[begin SOURCE DATA]

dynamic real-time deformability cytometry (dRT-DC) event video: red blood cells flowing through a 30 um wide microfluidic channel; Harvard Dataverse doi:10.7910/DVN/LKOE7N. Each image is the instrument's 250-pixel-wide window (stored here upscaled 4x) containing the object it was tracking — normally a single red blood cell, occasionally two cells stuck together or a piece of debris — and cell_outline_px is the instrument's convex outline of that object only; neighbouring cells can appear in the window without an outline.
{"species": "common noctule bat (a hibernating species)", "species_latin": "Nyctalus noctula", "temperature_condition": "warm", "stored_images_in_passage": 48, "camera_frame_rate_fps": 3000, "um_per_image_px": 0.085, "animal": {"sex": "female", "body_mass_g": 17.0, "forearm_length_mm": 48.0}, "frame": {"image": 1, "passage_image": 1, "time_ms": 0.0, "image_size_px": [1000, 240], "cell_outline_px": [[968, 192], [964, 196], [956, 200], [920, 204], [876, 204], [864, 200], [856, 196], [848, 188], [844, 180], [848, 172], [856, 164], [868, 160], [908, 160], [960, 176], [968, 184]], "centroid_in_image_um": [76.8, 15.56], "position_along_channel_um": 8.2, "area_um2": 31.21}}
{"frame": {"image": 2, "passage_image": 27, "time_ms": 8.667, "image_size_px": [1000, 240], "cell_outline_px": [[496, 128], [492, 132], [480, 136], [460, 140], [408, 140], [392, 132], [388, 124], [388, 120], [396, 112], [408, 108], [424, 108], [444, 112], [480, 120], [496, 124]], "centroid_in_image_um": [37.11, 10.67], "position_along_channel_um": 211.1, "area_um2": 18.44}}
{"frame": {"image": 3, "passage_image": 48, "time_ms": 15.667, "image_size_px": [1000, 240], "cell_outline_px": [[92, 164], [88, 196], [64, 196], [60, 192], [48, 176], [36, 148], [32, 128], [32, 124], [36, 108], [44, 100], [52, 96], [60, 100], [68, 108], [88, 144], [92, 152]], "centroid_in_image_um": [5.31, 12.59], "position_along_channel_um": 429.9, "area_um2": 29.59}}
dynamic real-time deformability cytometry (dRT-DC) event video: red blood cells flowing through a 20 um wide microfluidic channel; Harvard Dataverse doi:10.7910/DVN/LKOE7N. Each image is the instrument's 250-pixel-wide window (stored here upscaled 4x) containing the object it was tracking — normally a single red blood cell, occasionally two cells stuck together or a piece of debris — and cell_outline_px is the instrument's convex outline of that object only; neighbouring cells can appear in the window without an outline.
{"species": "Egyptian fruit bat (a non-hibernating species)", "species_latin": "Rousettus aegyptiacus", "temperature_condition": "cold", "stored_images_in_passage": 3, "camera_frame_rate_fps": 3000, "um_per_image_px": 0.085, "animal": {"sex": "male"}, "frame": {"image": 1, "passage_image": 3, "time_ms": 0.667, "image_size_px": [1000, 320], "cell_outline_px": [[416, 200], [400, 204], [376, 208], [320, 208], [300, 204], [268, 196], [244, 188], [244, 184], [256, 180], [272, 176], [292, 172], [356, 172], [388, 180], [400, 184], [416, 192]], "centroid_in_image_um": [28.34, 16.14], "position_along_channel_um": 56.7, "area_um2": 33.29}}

[end SOURCE DATA]

**WHAT IS BEING ASKED**
Give the complete listing a second time, exactly as it reads.

**COMPLETE RESPONSE**
dynamic real-time deformability cytometry (dRT-DC) event video: red blood cells flowing through a 30 um wide microfluidic channel; Harvard Dataverse doi:10.7910/DVN/LKOE7N. Each image is the instrument's 250-pixel-wide window (stored here upscaled 4x) containing the object it was tracking — normally a single red blood cell, occasionally two cells stuck together or a piece of debris — and cell_outline_px is the instrument's convex outline of that object only; neighbouring cells can appear in the window without an outline.
{"species": "common noctule bat (a hibernating species)", "species_latin": "Nyctalus noctula", "temperature_condition": "warm", "stored_images_in_passage": 48, "camera_frame_rate_fps": 3000, "um_per_image_px": 0.085, "animal": {"sex": "female", "body_mass_g": 17.0, "forearm_length_mm": 48.0}, "frame": {"image": 1, "passage_image": 1, "time_ms": 0.0, "image_size_px": [1000, 240], "cell_outline_px": [[968, 192], [964, 196], [956, 200], [920, 204], [876, 204], [864, 200], [856, 196], [848, 188], [844, 180], [848, 172], [856, 164], [868, 160], [908, 160], [960, 176], [968, 184]], "centroid_in_image_um": [76.8, 15.56], "position_along_channel_um": 8.2, "area_um2": 31.21}}
{"frame": {"image": 2, "passage_image": 27, "time_ms": 8.667, "image_size_px": [1000, 240], "cell_outline_px": [[496, 128], [492, 132], [480, 136], [460, 140], [408, 140], [392, 132], [388, 124], [388, 120], [396, 112], [408, 108], [424, 108], [444, 112], [480, 120], [496, 124]], "centroid_in_image_um": [37.11, 10.67], "position_along_channel_um": 211.1, "area_um2": 18.44}}
{"frame": {"image": 3, "passage_image": 48, "time_ms": 15.667, "image_size_px": [1000, 240], "cell_outline_px": [[92, 164], [88, 196], [64, 196], [60, 192], [48, 176], [36, 148], [32, 128], [32, 124], [36, 108], [44, 100], [52, 96], [60, 100], [68, 108], [88, 144], [92, 152]], "centroid_in_image_um": [5.31, 12.59], "position_along_channel_um": 429.9, "area_um2": 29.59}}
dynamic real-time deformability cytometry (dRT-DC) event video: red blood cells flowing through a 20 um wide microfluidic channel; Harvard Dataverse doi:10.7910/DVN/LKOE7N. Each image is the instrument's 250-pixel-wide window (stored here upscaled 4x) containing the object it was tracking — normally a single red blood cell, occasionally two cells stuck together or a piece of debris — and cell_outline_px is the instrument's convex outline of that object only; neighbouring cells can appear in the window without an outline.
{"species": "Egyptian fruit bat (a non-hibernating species)", "species_latin": "Rousettus aegyptiacus", "temperature_condition": "cold", "stored_images_in_passage": 3, "camera_frame_rate_fps": 3000, "um_per_image_px": 0.085, "animal": {"sex": "male"}, "frame": {"image": 1, "passage_image": 3, "time_ms": 0.667, "image_size_px": [1000, 320], "cell_outline_px": [[416, 200], [400, 204], [376, 208], [320, 208], [300, 204], [268, 196], [244, 188], [244, 184], [256, 180], [272, 176], [292, 172], [356, 172], [388, 180], [400, 184], [416, 192]], "centroid_in_image_um": [28.34, 16.14], "position_along_channel_um": 56.7, "area_um2": 33.29}}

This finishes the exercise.